## Text for analysis

By Romy McMaster
The Canadian Institute for Health Information (CIHI) just released a new online resource on their website called the Canadian Hospital Reporting Project. CIHI has been releasing various health indicator and specialized health care reports for a long time in Canada and they’re well recognized and respected for their high quality data standards and reports. But this is the very first time they’ve released, at least for public ‘consumption’, facility-level data for a number of clinical and financial indicators (30 to be exact), with the intention of allowing hospitals across the country to compare their performance with their peers (in terms of hospital size and community vs teaching) and to learn from leading practices. Normally, public reports available from CIHI report by region (nationally or by province/territory/health region), so this represents a huge step towards increasing the transparency of public reporting of facility-level data.
If you’re wondering if anyone is interested at looking at facility-level data, I’d say the interest is pretty high: shortly after its release, the website crashed due to incredibly higher-than-expected traffic. It’s working now and believe me when I tell you that it’s very much worth your time to check it out. Why? Aside from being a data-lover’s dream, two of the indicators have immediate relevance to visitors to The Unnecesarean and CesareanRates.com: Cesarean rate and VBAC rate by facility (Canada only).

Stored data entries
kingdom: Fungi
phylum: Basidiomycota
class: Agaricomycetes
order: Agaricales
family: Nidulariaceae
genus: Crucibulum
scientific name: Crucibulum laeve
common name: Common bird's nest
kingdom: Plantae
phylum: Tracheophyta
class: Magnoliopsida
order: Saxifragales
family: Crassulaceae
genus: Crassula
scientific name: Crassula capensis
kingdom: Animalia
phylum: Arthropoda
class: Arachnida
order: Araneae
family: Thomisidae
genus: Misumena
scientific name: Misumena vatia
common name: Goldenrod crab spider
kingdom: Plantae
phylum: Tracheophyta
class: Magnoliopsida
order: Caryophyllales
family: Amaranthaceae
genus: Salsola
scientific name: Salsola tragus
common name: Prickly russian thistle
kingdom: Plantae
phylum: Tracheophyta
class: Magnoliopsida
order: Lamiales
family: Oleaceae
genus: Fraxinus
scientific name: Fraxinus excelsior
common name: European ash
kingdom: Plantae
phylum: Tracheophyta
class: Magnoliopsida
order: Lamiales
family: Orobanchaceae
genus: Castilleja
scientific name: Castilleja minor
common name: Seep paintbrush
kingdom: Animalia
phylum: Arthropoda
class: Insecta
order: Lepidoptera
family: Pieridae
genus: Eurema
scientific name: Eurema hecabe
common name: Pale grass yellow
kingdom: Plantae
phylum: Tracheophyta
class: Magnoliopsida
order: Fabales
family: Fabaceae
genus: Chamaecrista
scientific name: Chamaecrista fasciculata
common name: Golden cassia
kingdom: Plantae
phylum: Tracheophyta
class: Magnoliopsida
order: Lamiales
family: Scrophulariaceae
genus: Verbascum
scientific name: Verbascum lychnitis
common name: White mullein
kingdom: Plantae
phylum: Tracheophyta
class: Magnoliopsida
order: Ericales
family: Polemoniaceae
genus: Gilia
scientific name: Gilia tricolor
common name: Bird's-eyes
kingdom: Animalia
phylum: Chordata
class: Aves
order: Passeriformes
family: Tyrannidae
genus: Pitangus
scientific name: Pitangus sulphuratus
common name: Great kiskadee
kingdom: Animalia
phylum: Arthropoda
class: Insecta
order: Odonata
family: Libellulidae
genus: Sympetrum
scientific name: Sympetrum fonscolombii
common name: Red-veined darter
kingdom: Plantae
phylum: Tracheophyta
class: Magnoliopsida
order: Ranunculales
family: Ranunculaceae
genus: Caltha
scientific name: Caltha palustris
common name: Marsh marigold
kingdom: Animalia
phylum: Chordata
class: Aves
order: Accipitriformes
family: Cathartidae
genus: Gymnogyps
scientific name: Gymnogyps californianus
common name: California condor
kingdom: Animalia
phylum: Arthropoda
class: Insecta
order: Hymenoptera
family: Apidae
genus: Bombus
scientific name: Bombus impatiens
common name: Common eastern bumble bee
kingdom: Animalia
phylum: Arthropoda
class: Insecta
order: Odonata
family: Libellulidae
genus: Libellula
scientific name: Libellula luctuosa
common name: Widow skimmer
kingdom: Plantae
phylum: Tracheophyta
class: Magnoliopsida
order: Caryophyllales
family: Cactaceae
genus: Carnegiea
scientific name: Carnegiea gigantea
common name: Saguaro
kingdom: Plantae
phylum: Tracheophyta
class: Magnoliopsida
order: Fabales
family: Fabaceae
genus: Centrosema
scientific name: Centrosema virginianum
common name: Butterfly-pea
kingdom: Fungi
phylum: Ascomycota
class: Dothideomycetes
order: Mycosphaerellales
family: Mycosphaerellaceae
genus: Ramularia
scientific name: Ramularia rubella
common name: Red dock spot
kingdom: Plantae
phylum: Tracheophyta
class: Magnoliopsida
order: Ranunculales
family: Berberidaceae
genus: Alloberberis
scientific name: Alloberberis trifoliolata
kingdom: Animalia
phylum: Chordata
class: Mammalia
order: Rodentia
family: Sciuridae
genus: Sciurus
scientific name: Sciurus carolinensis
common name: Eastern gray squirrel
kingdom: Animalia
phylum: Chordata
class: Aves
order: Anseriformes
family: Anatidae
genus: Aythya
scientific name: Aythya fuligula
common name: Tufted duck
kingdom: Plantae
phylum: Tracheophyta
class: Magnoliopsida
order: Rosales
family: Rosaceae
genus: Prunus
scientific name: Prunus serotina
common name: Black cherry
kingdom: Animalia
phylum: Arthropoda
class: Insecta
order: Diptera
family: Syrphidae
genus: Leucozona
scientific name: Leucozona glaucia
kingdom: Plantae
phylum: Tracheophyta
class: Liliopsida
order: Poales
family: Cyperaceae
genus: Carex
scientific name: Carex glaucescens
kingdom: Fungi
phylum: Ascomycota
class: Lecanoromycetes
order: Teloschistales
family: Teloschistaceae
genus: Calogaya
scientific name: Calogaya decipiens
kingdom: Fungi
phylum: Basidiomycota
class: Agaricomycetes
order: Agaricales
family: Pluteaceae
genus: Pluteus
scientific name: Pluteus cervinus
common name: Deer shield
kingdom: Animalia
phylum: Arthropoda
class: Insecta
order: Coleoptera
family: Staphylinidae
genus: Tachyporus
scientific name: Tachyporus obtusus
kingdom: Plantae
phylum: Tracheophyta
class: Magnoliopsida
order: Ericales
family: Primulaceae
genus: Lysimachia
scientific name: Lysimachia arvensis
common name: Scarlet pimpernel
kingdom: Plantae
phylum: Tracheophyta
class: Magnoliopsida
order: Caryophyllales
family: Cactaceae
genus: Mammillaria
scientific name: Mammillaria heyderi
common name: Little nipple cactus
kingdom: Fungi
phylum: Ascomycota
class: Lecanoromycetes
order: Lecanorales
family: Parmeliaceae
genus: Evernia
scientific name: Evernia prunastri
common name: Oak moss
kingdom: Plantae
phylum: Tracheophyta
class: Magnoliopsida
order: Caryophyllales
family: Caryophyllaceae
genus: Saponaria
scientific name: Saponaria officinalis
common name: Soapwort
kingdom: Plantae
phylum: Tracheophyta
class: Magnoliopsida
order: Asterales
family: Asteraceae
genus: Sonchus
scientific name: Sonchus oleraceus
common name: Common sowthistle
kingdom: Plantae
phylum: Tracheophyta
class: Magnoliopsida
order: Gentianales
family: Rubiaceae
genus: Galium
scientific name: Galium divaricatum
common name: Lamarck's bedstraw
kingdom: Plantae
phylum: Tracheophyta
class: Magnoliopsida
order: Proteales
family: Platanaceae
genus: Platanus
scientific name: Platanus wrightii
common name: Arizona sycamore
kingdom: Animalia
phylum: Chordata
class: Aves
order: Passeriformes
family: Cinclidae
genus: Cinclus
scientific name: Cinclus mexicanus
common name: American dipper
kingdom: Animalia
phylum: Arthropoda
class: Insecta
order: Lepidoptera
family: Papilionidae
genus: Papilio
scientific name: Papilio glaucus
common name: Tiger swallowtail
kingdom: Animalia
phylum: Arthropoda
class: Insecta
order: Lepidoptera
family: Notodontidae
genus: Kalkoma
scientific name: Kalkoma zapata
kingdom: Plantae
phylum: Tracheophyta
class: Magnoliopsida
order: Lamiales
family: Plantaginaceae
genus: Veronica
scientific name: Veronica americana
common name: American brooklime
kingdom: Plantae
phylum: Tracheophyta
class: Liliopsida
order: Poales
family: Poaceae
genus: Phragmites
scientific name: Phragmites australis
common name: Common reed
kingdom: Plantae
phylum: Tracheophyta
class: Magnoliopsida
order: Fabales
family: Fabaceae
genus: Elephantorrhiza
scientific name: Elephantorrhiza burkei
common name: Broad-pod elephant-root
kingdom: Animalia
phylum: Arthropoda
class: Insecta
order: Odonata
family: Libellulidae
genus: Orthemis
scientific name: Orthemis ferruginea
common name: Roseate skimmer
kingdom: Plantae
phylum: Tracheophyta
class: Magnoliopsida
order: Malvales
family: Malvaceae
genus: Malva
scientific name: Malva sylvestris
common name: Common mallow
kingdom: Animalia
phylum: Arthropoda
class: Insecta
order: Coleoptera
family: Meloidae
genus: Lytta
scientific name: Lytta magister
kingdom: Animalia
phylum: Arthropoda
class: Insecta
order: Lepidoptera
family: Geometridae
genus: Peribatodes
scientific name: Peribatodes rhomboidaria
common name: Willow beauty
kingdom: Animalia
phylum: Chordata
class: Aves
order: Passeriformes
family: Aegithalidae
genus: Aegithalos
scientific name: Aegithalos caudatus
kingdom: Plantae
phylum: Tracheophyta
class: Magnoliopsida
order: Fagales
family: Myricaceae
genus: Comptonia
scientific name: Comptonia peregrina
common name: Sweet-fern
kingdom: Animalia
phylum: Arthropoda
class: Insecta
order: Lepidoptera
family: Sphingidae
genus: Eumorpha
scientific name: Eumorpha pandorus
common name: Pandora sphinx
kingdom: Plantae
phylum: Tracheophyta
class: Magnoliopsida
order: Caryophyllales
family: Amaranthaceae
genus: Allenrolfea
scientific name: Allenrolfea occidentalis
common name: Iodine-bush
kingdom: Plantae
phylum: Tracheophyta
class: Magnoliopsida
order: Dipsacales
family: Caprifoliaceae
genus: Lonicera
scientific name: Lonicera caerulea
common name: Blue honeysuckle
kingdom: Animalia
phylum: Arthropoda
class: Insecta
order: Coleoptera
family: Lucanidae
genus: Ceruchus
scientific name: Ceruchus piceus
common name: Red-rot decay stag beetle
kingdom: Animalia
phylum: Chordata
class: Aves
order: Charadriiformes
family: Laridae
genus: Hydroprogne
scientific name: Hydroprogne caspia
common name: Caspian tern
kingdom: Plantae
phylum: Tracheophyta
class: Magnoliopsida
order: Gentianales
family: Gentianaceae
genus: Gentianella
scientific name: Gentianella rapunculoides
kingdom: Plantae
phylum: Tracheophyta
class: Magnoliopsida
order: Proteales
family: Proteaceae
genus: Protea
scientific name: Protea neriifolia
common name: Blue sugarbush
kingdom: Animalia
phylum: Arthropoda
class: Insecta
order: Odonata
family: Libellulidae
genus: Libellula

## Exercise goal
Continue the post about the Canadian Hospital Reporting Project, starting after its last sentence.

## Expected answer
The VBAC indicator is defined as the rate of women delivering vaginally after having had a previous cesarean section. The Cesarean rate is defined as the number of cesarean sections/number of deliveries x 100. It includes both live and stillbirths and for this project, it excludes preterm and multiple gestations. Their rationale for including only term (and post-term) singletons in the c-section rate is that the inclusion of preterm and multiple gestations may have shown bias towards facilities that are more likely to deliver these types of gestations. And yes, I agree with those of you who might be thinking that it may be a bit of a crude adjustment as not all pre-term and multiple gestations are high-risk, but it does allow for a fairer comparison across hospitals.
On that note, CIHI has also risk-adjusted the indicators to help account for possible differences in patient mix and to improve hospital comparability. You might still hear the argument that Hospital X “only births ‘older wealthier women’ and that’s why their CS rate is so high” or “this region has a large number of homebirths so a lower-risk population is excluded from the Hospital Y rate”, but the risk adjustment that has been done and the comparison groups used does help nullify those arguments. It’s true that the adjustment doesn’t (nor can it) account for every factor that effects patient mix, but it definitely opens the door for a discussion about variations between hospital that are more likely due to differences in hospital practice and provider practice and NOT about differences among women. In my opinion, a refreshing change. Could it be that it’s not all about women getting old and big?
For these two indicators, most hospitals have four years of data reported (2007/2008 to 2010/2011) with facilities in Quebec only reporting two years of data. You can check out the complete technical specifications through the website, but briefly: you can compare data across Canada, within a province or territory, across different regions of Canada, and you can compare facilities with their peer-group (facilities are grouped according to whether they are ‘teaching’, ‘community-large’, ‘community-medium’, and ‘community-small’). You can scroll around a map of Canada to check out current rates and you can produce peer-group or facility reports. You can download the entire dataset so you can re-work the data yourself. You can also focus in on just one or two facilities where you might be thinking about birthing and educate yourself on their indicator rates.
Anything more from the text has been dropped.